Tom's research

From WirelessAfrica
Jump to navigation Jump to search

This is a brief document outlining current thinking on the WISP-in-a-box project that I (Tom) have been working on. It is meant to eventually be merged into the rest of the WISPiab articles, but for the time being it's here so new thinking can be easily seen and commented upon.

Use Cases

Our basic mesh setup consists of mesh nodes that provide a wireless backhaul to a central server and gateway and end-user access in the form of ethernet connections to the mesh node. We aren't explicitly concerned with running access points; if that functionality is desired then separate devices will need to be attached to the mesh nodes to act as wireless bridges. Each mesh node will have its own captive portal, supporting multiple clients, and communicate with a central AAA server.

Design Goals

The mantra here is reusing existing solutions on low-cost hardware. We don't want to reinvent the wheel, and we need to do everything as cheaply as possible.
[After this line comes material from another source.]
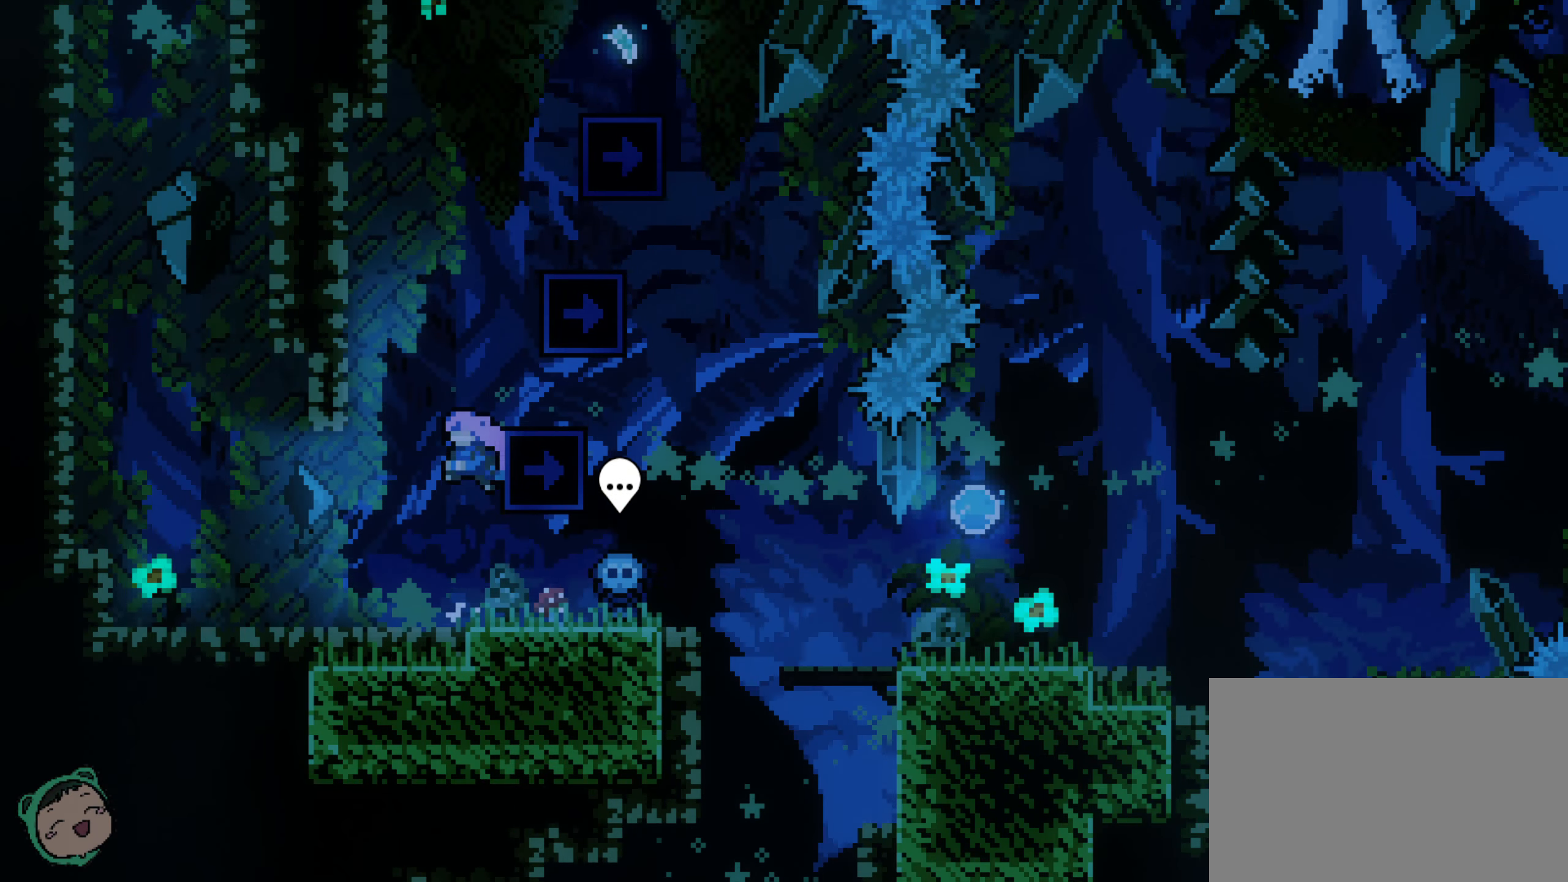
{"dt_ms": 500, "buttons": ["DPAD_RIGHT"], "left_stick": "center", "right_stick": "center"}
The cost decisions mainly influence [hardware choice]. The goal of software reuse means we want to do as little development in-house as possible, instead relying on synthesizing a single product from various existing components. At the end of the day we may need to do some of our own development, but the decisions I'm suggesting in this document are made with the intent of minimizing that kind of work.

Hardware Choice

The platform for the mesh nodes will be the Linksys WRT. On the basis of cost and availability, there's really no better platform. These needs trump the technical ones that the Broadcom chipsets fail to meet. There are some consequences of this choice, however, in terms of what software can be run on the mesh nodes. More on this in later section on the mesh software.

Network Component Layout

Overview

The entire WISP-in-a-box system consists of:

  • A central dashboard, running on the gateway server, from which:
    • the network can be monitored and all node can be configured
    • pre-paid vouches can be administered
    • software running on the server (web & mail services, etc) can be administered
    • all functionality will work without upstream Internet access
  • Mesh nodes which:
    • receive configuration updates from the central dashboard
    • run a captive portal that interacts with clients and authenticates against the gateway server

Dashboard & Server

The OrangeMesh/Open-Mesh dashboards provide almost exactly the functionality we require. However, they have a number of problems:

  • Both dashboards require the nodes to be running ROBIN firmware to receive configuration updates. ROBIN, as it is now, only runs on Atheros-based devices, not Broadcom devices (like the Linksys WRT). The reason for this is that they want to use a single radio to both operate as the mesh backhaul and as access points. This requires two ssids to be running on the same radio, something the Broadcom radios aren't capable of. We don't need the radio to also work as an access point, however. The limitation therefore isn't complete, however some semi-serious hacking will be required to add support for Broadcom devices into ROBIN, since right now it assumes the use of the Atheros-only MadWifi drivers. See later in this document for the results of my first attempts to make this work.
  • With an eye towards localization & modularity, the OrangeMesh sources aren't quite what we'd like them to be

Because of these limitations, we may not want to use the OrangeMesh/Open-Mesh dashboard. We still want to imitate the same basic style of system, however, while adding some functionality to meet the additional needs of our dashboard (i.e. ability to administer vouchers and server services, things that the OrangeMesh/Open-Mesh dashboards don't cover). This, therefore, is what I envision the dashboard looking like:

Overall, there is a tab-based configuration page, one tab for each high level task, in a frame above a main page. The tabs are:

  • Server Administration (brings up Webmin in the main frame)
  • Vouchers (brings up phpMyPrepaid, our voucher control system)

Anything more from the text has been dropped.